After having raised less than $10,000 in ten years, in one instance, the Putnam County Democratic Committee, took in over $671,000 in donations in October 2014, including $100,000 from the bus contractor, and contributions of $10,000 to $100,000 from groups that received millions in city contracts and also gave to the de Blasio campaign’s charities that are currently under federal investigation.

That same month, Jonathan Viguers, an aide from the Mayor’s Office of Community Affairs, took a leave of absence from the de Blasio Administration to run the campaign of Murphy’s opponent, according to the New York Observer. Viguers was later employed in efforts to recruit endorsers for one of the three nonprofits now at the center of the scandal, according to emails obtained by the New York Times.

Another Daily News article in 2014 highlighted local officials’ calls for an investigation into the matter, but the State Board of Elections and its enforcement counsel are still yet to take action or even respond to the complaint.

Meanwhile, the same State Board has been deadlocked on unilaterally closing the so-called LLC loophole, even as it has failed to investigate the original complaints about de Blasio’s fundraising, which could have been seen as red flags in light of the current federal investigation. The massive straw donor contributions arranged by de Blasio would not be affected by closing the loophole, either.
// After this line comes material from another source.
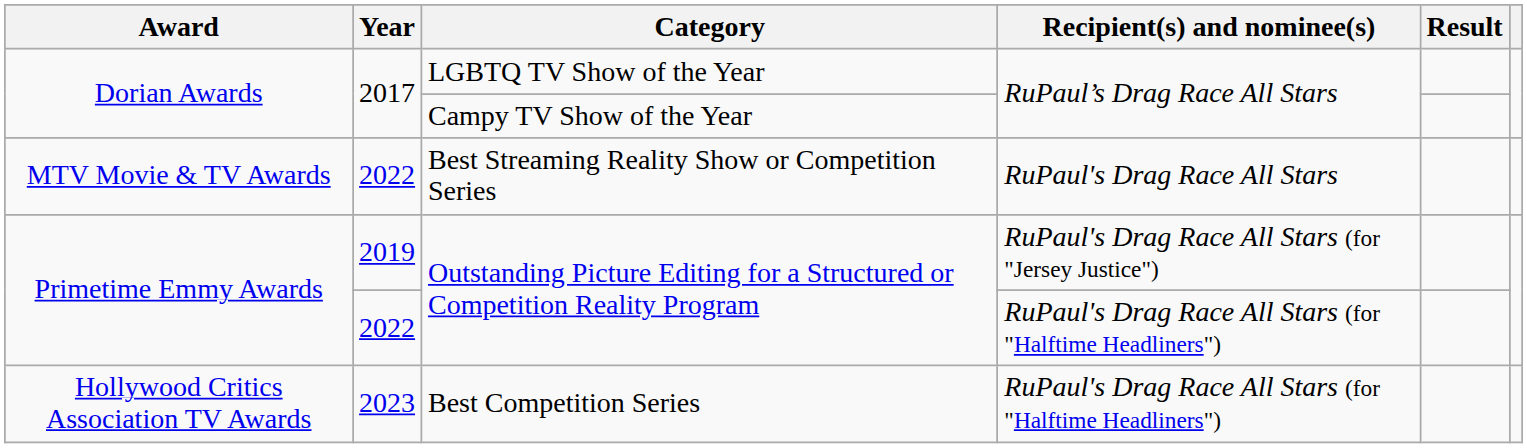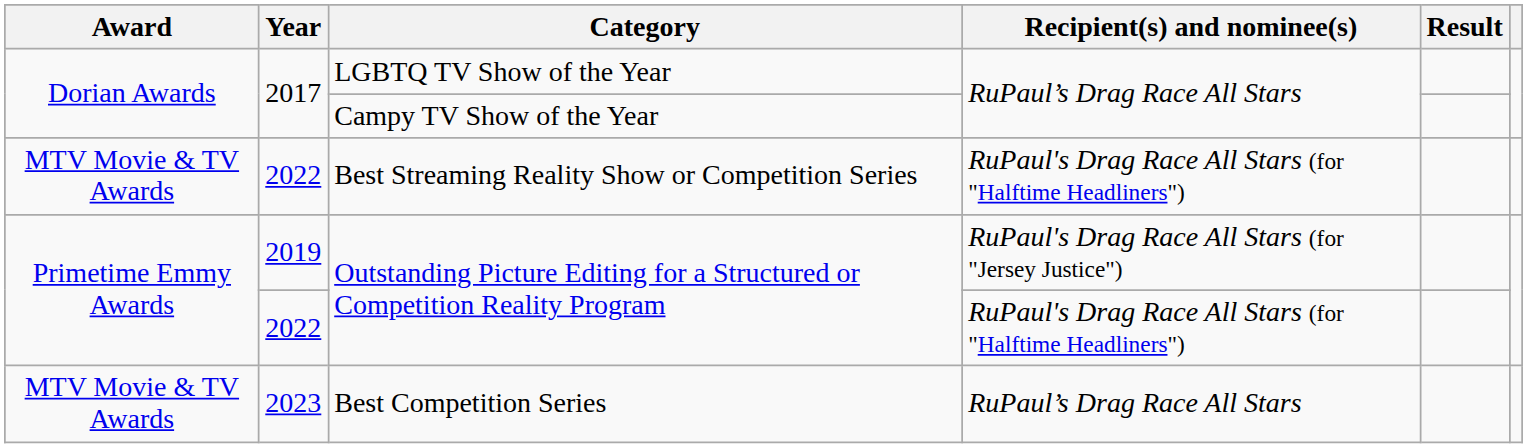Best Streaming Reality Show or Competition Series | Recipient(s) and nominee(s): RuPaul's Drag Race All Stars -> RuPaul's Drag Race All Stars (for "Halftime Headliners")
Best Competition Series | Award: Hollywood Critics Association TV Awards -> MTV Movie & TV Awards
Best Competition Series | Recipient(s) and nominee(s): RuPaul's Drag Race All Stars (for "Halftime Headliners") -> RuPaul’s Drag Race All Stars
“The LLC loophole is a straw man argument for straw donors, the real problem is that the self-dealing has to end,” Senator Murphy said. “No one should be misusing their office for personal gain. We have an obligation to do the right thing and as a member of the ethics committee, this isn’t about political posturing, it is about improving behavior to put the public interest ahead of self-interest, which is where it should be.”